Our study documents the clinical outcomes of 121 critical ill patients with COVID-19 related respiratory distress syndrome hospitalized in intensive care unit and initially managed with HFNC. Most of the baseline clinical characteristics were similar between the groups. The HFNC oxygenation failure was reported in 55 patients (45.5%). In this group, we showed a significant higher mortality (94,5% versus to 21.2%, p < 10− 3). In the multi variable analysis, the independent factors of HNFC failure were age > 60 years, a SOFA score at admission > 5, the presence of severe ARDS, the acute pulmonary core and a ROX index < 2,8. A ROX index at H12 lower than 2,8 predicted the failure of this modality with a specificity at 70%.
The HFNC is based on a continuous flow of heated and humidified gas with FiO2 up to 100% delivered to the patient through nasal cannula generating a mild positive end expiratory pressure (PEEP) effect, and upper airways dead space washout. Compared with standard oxygen, HFNCO decreases inspiratory effort, work of breathing and respiratory rate, improves comfort and oxygenation. Its benefits in patients with acute respiratory distress have been largely established [12]. This oxygenation technique has been widely adopted in the treatment of hypoxic COVID-19 patients with different clinical outcomes and a controversy regarding the timing for intubation [13].
While non-invasive oxygenation technique helps to ovoid invasive mechanical ventilation and related complications particularly ventilatory associated pneumonia, the spontaneous breathing efforts may be deleterious responsible of self-induced lung injury [8, 14, 15] .
In our series of critical ill patients, 54.5% were successfully managed with HFNC with a low mortality rate of 21%. The HFNC was a successful technic for COVID-19 patients management in several series [5, 7, 16] .
The HFNC failure and the invasive mechanical ventilation were almost synonyms of death. The mortality rate in this subgroup was 94.5%. This may be due to comorbidities and a more severe viral infection. Patients in the failure subgroup were more severe (SOFA 4.4 +/-1) and 85% of them were diagnosed with a severe acute respiratory distress syndrome at admission and a half of them had underlying cardiovascular affections.
The inherent part of the initial ventilatory support choice and the delayed intubation can’t be eliminated. In an observational study prior to the emergence of SARS-CoV-2, a delayed failure of HFNC was associated with high ICU mortality [17]. From were came the necessity of an accessible, sensible and reproduceable parameter to guide physicians.
Roca used the ROX index to predict the risk for intubation in those with pneumonia and acute respiratory failure (9).
Previous cohorts of hypoxic COVID-19 patients applied the ROX index to predict HFNC failure. The index was calculated in different times with different cut-off values [18, 19]. Chandel reported a retrospective series of 272 subjects with COVID-19 that were managed with HFNC and conclude that a ROX index > 3.0 at 2, 6, and 12 hours after initiation of HFNC was 85.3% sensitive for identifying subsequent HFNC success [20].
The meta-analysis of Prakash J, et al (that included eight cohort studies with 1301 patients) suggests that the ROX index has good discriminating power for prediction of HFNC failure in COVID-19 patients [21]. Indeed, the summary area under the curve was equal to 0.81 (95% CI, 0.77–0.84) with sensitivity of 0.70 (95% CI, 0.59–0.80) and specificity of 0.79 (95% CI, 0.67–0.88).
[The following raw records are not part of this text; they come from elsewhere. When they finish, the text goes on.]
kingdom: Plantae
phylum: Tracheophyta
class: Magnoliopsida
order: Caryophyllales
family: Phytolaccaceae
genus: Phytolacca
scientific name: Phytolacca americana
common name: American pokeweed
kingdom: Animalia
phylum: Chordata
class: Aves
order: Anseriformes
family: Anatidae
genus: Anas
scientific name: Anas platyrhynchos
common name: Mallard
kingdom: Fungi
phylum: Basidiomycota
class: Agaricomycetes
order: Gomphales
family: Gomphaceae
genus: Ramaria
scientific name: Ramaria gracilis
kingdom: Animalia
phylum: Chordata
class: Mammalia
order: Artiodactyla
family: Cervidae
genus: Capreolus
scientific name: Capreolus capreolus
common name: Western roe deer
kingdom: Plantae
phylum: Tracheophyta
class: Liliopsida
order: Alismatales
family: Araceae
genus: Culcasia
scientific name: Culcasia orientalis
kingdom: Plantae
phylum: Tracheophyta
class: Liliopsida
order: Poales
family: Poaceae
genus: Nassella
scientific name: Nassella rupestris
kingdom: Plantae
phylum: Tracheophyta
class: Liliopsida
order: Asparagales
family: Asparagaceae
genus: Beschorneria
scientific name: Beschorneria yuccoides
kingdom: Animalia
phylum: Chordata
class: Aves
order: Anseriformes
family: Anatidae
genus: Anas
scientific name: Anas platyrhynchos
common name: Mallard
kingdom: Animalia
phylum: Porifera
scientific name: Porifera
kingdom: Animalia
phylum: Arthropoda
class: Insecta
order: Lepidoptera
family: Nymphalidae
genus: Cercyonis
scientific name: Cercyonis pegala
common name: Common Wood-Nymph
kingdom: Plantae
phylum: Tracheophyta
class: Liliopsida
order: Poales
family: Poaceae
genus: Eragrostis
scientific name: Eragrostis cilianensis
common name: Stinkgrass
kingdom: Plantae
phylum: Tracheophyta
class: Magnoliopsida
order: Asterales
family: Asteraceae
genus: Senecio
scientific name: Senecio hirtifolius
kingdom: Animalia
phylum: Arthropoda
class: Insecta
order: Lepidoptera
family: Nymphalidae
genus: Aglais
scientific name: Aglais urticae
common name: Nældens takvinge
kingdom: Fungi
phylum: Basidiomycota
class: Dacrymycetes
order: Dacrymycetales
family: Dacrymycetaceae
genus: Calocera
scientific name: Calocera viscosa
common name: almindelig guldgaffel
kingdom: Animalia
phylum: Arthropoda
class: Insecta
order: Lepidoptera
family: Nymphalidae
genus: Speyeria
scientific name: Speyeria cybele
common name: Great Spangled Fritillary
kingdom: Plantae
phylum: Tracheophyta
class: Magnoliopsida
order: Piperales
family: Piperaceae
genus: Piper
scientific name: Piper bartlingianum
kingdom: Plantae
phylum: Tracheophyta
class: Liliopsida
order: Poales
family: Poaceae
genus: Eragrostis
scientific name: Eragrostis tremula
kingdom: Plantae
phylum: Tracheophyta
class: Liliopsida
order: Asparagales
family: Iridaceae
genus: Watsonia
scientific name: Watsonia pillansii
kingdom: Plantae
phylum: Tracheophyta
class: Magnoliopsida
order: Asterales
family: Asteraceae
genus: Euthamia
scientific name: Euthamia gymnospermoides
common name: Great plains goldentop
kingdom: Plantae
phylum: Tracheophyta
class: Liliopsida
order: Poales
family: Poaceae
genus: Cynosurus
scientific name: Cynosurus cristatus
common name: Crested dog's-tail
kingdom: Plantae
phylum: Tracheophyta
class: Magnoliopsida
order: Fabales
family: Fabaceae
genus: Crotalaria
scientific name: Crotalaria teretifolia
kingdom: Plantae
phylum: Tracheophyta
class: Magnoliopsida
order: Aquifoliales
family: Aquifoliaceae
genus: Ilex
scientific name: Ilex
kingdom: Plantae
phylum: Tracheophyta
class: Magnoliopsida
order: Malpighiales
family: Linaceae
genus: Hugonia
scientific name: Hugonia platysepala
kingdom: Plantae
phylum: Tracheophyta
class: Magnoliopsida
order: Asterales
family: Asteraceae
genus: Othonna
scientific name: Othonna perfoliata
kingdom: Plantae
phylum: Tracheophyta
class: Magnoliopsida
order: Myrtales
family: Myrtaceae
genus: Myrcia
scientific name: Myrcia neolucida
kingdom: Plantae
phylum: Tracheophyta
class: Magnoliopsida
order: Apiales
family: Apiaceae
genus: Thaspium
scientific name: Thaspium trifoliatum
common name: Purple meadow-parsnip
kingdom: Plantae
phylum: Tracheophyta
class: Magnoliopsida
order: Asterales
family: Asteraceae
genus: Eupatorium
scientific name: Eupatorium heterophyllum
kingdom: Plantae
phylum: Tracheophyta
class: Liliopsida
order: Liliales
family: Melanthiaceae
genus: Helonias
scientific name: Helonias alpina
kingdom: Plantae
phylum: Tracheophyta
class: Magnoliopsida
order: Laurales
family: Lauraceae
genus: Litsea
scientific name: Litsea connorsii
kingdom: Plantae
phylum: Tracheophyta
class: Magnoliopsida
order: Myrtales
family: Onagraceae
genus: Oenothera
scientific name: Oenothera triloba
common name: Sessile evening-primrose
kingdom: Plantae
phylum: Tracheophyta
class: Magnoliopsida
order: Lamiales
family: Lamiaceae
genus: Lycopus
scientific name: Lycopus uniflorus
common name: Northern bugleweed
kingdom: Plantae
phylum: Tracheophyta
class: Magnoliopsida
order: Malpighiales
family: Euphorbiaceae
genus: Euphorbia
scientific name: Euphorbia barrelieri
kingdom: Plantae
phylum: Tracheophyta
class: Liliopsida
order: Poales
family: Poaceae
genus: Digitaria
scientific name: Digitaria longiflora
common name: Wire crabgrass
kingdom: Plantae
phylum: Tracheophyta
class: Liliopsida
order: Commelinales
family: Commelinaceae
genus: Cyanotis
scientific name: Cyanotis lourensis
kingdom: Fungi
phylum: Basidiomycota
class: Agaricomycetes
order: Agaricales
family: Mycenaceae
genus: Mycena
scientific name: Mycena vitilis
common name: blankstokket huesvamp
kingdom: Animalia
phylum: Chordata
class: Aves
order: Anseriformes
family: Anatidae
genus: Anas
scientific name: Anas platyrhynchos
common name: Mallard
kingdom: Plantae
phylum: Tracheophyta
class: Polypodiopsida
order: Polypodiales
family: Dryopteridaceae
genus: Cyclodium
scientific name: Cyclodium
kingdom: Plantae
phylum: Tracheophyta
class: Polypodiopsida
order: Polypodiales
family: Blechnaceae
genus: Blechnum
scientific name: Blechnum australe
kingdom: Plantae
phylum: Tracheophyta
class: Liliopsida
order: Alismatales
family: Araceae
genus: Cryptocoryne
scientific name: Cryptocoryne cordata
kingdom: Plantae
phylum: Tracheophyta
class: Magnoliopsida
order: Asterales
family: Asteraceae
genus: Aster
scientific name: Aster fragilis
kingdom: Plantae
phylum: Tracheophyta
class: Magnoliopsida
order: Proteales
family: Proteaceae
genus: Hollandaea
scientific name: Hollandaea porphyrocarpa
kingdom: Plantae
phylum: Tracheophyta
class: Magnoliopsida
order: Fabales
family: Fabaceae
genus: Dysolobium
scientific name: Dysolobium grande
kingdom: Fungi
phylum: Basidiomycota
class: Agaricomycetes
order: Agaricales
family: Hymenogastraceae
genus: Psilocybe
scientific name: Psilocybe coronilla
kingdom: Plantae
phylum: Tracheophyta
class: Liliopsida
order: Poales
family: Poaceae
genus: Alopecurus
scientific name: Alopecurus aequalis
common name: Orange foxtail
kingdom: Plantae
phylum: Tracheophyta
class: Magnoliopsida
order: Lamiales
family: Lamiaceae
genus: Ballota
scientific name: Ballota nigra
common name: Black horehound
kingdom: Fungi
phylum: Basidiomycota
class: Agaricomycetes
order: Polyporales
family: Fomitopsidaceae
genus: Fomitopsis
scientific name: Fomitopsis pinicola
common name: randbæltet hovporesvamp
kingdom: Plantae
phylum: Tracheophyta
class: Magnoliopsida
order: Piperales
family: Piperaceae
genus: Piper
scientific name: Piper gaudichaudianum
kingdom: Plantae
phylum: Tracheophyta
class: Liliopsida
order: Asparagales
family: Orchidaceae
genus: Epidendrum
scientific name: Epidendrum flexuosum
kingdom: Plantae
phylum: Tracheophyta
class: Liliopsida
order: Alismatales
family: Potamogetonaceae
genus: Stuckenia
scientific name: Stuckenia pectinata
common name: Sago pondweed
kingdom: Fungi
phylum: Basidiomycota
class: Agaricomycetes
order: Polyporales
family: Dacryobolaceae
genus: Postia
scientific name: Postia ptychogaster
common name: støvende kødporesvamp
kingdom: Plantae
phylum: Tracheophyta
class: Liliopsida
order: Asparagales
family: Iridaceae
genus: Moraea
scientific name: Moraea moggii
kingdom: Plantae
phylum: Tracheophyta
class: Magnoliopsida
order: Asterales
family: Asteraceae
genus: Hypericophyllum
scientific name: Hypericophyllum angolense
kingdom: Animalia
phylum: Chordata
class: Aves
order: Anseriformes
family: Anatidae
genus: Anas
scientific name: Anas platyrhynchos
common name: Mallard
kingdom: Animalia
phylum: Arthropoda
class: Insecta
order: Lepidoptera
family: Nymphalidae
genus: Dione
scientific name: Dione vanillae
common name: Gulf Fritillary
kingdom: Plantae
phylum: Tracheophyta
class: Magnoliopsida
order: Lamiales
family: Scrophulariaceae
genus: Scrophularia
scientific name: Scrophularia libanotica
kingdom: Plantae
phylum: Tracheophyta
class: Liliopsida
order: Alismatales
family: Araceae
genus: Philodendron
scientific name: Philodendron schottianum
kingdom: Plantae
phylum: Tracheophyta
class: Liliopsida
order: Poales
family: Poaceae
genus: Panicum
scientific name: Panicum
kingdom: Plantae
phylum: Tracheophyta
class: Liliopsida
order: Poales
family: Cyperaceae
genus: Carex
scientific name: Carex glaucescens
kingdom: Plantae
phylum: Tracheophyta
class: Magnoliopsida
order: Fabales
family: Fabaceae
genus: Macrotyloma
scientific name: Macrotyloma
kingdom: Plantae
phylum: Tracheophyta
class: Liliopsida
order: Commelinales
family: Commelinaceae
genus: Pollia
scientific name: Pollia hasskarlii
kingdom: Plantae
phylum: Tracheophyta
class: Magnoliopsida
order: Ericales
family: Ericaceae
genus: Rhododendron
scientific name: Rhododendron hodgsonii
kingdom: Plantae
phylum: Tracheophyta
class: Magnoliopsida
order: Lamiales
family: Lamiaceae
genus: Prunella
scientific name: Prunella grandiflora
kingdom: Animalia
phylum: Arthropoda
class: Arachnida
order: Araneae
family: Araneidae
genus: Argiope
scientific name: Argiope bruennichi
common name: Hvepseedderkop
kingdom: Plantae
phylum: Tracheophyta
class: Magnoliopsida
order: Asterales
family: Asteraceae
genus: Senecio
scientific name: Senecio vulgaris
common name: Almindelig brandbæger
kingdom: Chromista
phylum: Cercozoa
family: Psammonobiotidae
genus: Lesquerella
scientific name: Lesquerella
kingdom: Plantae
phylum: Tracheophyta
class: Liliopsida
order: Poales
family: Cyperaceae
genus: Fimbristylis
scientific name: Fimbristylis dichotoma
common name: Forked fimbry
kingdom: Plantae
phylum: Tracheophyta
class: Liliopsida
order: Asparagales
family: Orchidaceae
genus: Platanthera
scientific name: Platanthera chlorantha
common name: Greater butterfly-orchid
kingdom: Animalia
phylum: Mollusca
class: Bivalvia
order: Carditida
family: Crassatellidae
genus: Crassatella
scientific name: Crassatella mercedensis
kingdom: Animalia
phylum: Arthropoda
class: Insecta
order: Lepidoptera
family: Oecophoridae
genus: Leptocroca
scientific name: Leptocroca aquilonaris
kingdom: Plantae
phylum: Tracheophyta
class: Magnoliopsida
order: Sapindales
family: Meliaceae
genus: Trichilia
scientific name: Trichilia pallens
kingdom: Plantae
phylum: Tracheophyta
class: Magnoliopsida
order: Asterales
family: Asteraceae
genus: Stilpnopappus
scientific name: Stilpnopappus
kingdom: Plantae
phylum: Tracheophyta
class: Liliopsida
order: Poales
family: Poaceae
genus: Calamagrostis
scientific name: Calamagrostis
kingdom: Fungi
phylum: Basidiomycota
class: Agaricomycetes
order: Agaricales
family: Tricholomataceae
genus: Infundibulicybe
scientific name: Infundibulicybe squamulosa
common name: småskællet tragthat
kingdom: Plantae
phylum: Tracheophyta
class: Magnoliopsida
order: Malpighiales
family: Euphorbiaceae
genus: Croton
The positive and negative likelihood ratio were 3.0 (95% CI, 2.2–5.3) and 0.37 (95% CI, 0.28–0.50) respectively, and was strongly associated with a promising predictive accuracy (Diagnostic odds ratio (DOR) 9, 95% CI, 5–16).
Herein, we selected a timing of 12 hours after HFNCO initiating to the cut-off and its relevance to predict HFNC failure.
Our results indicate that the index appears to be similarly applicable in COVID-19 related respiratory failure compared to the non-COVID-19 cohort in which it was previously evaluated.
We identified that a ROX index cut-off of 2.8 was useful in screening patients with high risk of HFNC failure with respectively a sensitivity and a specificity of 54.5% and 70%.
Strengths and Limitations
We estimate that we some add interesting data to the literature concerning the interest of the ROX index as HFNCO failure marker in COVID-19 critically ill patients with organ failure which contributed to better ventilatory support choice in this complex pathology. The relatively small and single-center design may be considered as limitations. Prospective trials with larger samples are required to further explore these important clinical questions.